BOĞAZLIYAN KAYMAKAMINI İDAMA GÖTÜREN MÜFTÜ HANGİ ÜNLÜ GAZETECİNİN AMCASI?
Boğazlıyan Kaymakamı Kemal Beyin dramatik hikayesinden alınacak dersler vardır.
Hikayeyi hatırlayalım:
Birinci Dünya Savaşı yılları..
Savaş ortamında terör yaratan ve düşmanla işbirliği yapan Gregoryan Ermenileri dönemin hükümetinin çıkarttığı bir kararname ile tehcire (zorunlu göçe) tabi tutulur.
Tehcir esnasında hastalık ve kış şartlarından ötürü doğal ölümler de olur.
Savaşın sonunda yaşanan işgal sürecinde İngiltere ve Fransa bu doğal Ermeni ölümlerini ilerini sürerek Osmanlıdan diyet ister.
İşte bu diyetin kurbanlarından biri de Boğazlıyan Kaymakamı Kemal Beydir.
Kemal Bey türlü isnatlarla Yozgat İstinaf Mahkemesinde yargılanır, ancak beraat eder.
Bu beraat kararı üzerine işgal kuvvetleri dayatır ve ikinci bir yargılamayı kabul ettirir.
Bu kez mahkeme İstanbulda kurulur.
Yargılamayı yapan Mahkemenin 8 üyesinden 4ü azınlıklardan oluşturulur.
Divan-ı Harp Reisi Mahmut Hayret Paşa, uzun yargılamadan sonra Kemal Beye, Merak etme Kaymakamım suçsuzsan bu mahkeme onu ibra etmekle mükelleftir der ve bunu dediğinin ertesi gün başkanlıktan alınır.
Mahkemeye Mahmut Hayret Paşanın yerine Kürt Mustafa atanır.
Peki bu Kürt Mustafa kim midir?
Cumhuriyetin ilanı ile beraber vatan hainliği isnadıyla sınır dışı edilen 150 kişiden biridir.
Mahkemede onlarca tanık dinlenilir.
Ve hüküm beklendiği gibi idam olur.
İdam Beyazıt Meydanında infaz edilir.
İnfazdan önce Kaymakam Kemal Bey son sözleri olarak şunları haykırır:
Allah şahidimdir ki ben kimsenin öldürülmesi için emir vermedim.. Borcum var, servetim yok.
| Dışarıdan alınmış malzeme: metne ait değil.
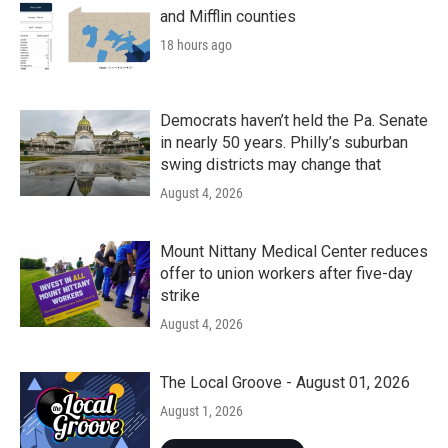
and Mifflin counties
18 hours ago
Democrats haven’t held the Pa. Senate
in nearly 50 years. Philly’s suburban
swing districts may change that
August 4, 2026
Mount Nittany Medical Center reduces
offer to union workers after five-day
strike
August 4, 2026
The Local Groove - August 01, 2026
August 1, 2026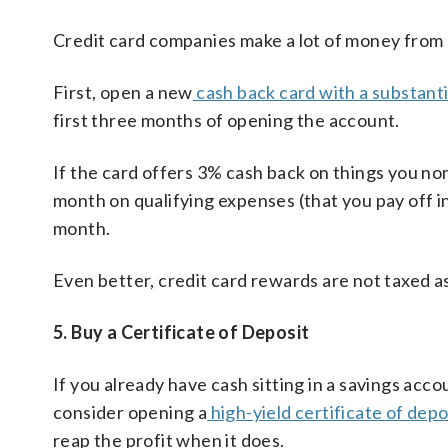
Credit card companies make a lot of money from c
First, open a new
cash back card with a substant
first three months of opening the account.
If the card offers 3% cash back on things you no
month on qualifying expenses (that you pay off in
month.
Even better, credit card rewards are not taxed as
5. Buy a Certificate of Deposit
If you already have cash sitting in a savings acc
consider opening a
high-yield certificate of depo
reap the profit when it does.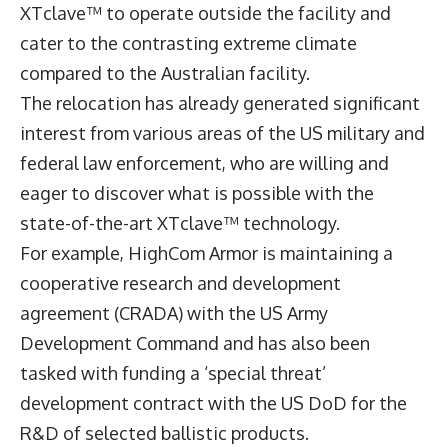
XTclave™ to operate outside the facility and
cater to the contrasting extreme climate
compared to the Australian facility.
The relocation has already generated significant
interest from various areas of the US military and
federal law enforcement, who are willing and
eager to discover what is possible with the
state-of-the-art XTclave™ technology.
For example, HighCom Armor is maintaining a
cooperative research and development
agreement (CRADA) with the US Army
Development Command and has also been
tasked with funding a ‘special threat’
development contract with the US DoD for the
R&D of selected ballistic products.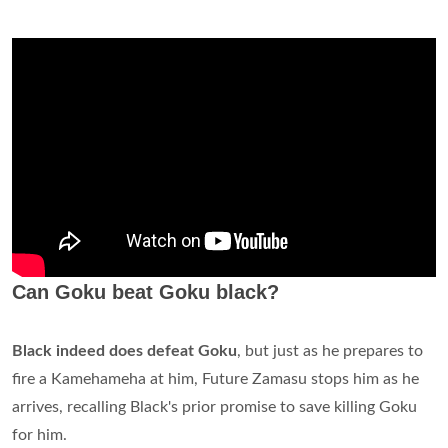
Can Goku beat Goku black?
Black indeed does defeat Goku
, but just as he prepares to
fire a Kamehameha at him, Future Zamasu stops him as he
arrives, recalling Black's prior promise to save killing Goku
for him.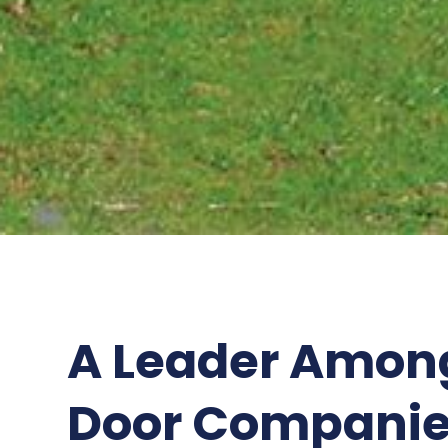
A Leader Amon
Door Companie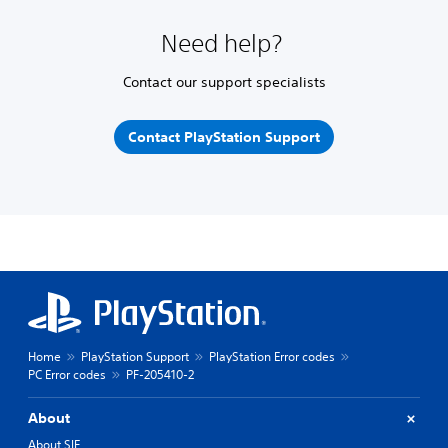
Need help?
Contact our support specialists
Contact PlayStation Support
Home
PlayStation Support
PlayStation Error codes
PC Error codes
PF-205410-2
About
About SIE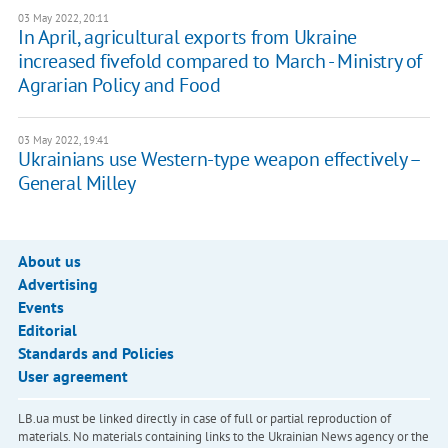
03 May 2022, 20:11
In April, agricultural exports from Ukraine
increased fivefold compared to March - Ministry of
Agrarian Policy and Food
03 May 2022, 19:41
Ukrainians use Western-type weapon effectively –
General Milley
About us
Advertising
Events
Editorial
Standards and Policies
User agreement
LB.ua must be linked directly in case of full or partial reproduction of
materials. No materials containing links to the Ukrainian News agency or the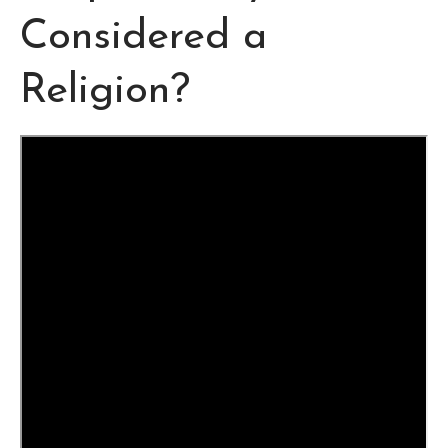
Considered a
Religion?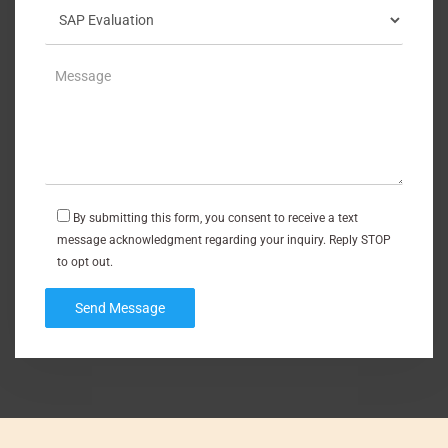
By submitting this form, you consent to receive a text
message acknowledgment regarding your inquiry. Reply STOP
to opt out.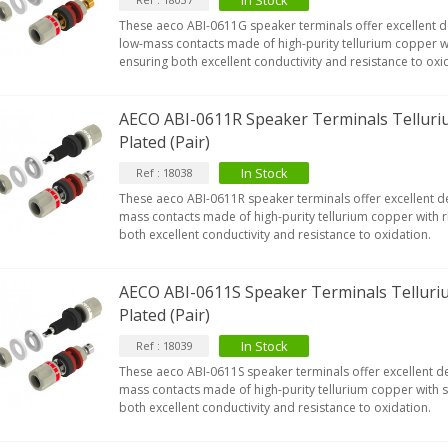
In Stock
These aeco ABI-0611G speaker terminals offer excellent de
low-mass contacts made of high-purity tellurium copper wi
ensuring both excellent conductivity and resistance to oxi
AECO ABI-0611R Speaker Terminals Tellur
Plated (Pair)
In Stock
Ref : 18038
These aeco ABI-0611R speaker terminals offer excellent de
mass contacts made of high-purity tellurium copper with 
both excellent conductivity and resistance to oxidation.
AECO ABI-0611S Speaker Terminals Telluri
Plated (Pair)
In Stock
Ref : 18039
These aeco ABI-0611S speaker terminals offer excellent de
mass contacts made of high-purity tellurium copper with si
both excellent conductivity and resistance to oxidation.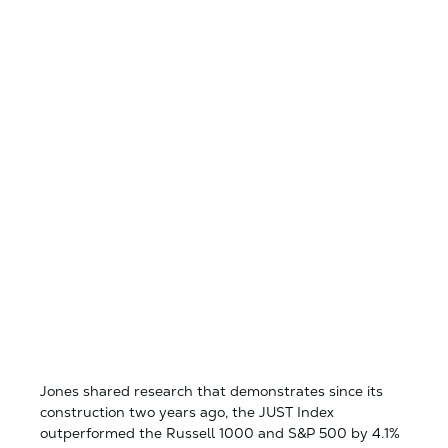
Jones shared research that demonstrates since its
construction two years ago, the JUST Index
outperformed the Russell 1000 and S&P 500 by 4.1%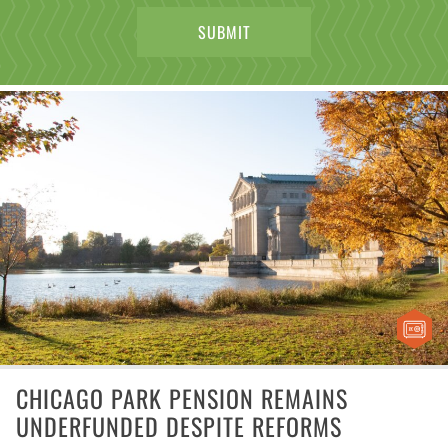
CHICAGO PARK PENSION REMAINS
UNDERFUNDED DESPITE REFORMS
Üç çocuğumu milletime emanet ediyorum. Allah vatanıma ve milletime zeval vermesin.
10 Nisan 1919 tarihi, yaşanan bu olayla Türklüğün utanç günüdür.
Ama her şerden bir hayır doğar sözünde olduğu gibi bu idamla beraber bütün İstanbul galeyana gelerek sokaklara dökülmüş ve milli mücadelenin psikolojik ikliminin yeşermesine sebep olmuştur.
Cumhuriyetten sonra Mustafa Kemalin teklifi ile TBMM tarafından şehid-i milli ilan edilen Boğazlıyan Kaymakamı Kemal Beyin ailesine de maaş bağlanır... Dahası Atatürk, Kemal Beyin babası Arif Beyi de, Vatanın babası ilan eder.
Şimdi sıkı durun.
İşte bu milli şehidin idam cezası almasına, işgal kuvvetlerinin arzusuna binaen yalancı şahitlik yaparak katkı sunanlardan biri de kim, biliyor musunuz?
Yozgat Müftüsü Hulusi Efendi.
Peki bu Hulusi Efendi kim midir?
Gazeteci-Yazar Taha Akyolun özbe öz amcasıdır..
Tam bu noktada bir parantez açalım ve Güriş Holdingin sahiplerinden Tevfik Yamantürkün bizim aracılığımızla Taha Akyola yönelttiği iki soruyu soralım:
1) Taha Akyolun oğlu Mustafa Akyolun Soros vakıflarından burs ve proje çalışmaları için fon aldığı doğru mudur?
2) Mustafa Akyolun Dinlerarası Diyalog toplantısında Türklerin, Cumhuriyetle beraber Kürtleri ve inançlıları ezip, asimile ettiği ve onlara zulüm yaptığını söylediği doğru mudur?
Tevfik Yamantürkün sorduğu bu soruların cevabı evet ise, tarih tekerrür etmiş, yani dün Hulusi Efendi ne ise bugün de Mustafa Akyol aynı konuma düşer mi dediniz?
Böyle durumlarda soya çekim olur mu ya da genler ne kadar etkilidir onu ben bilemem. Uzmanları cevap vermelidir.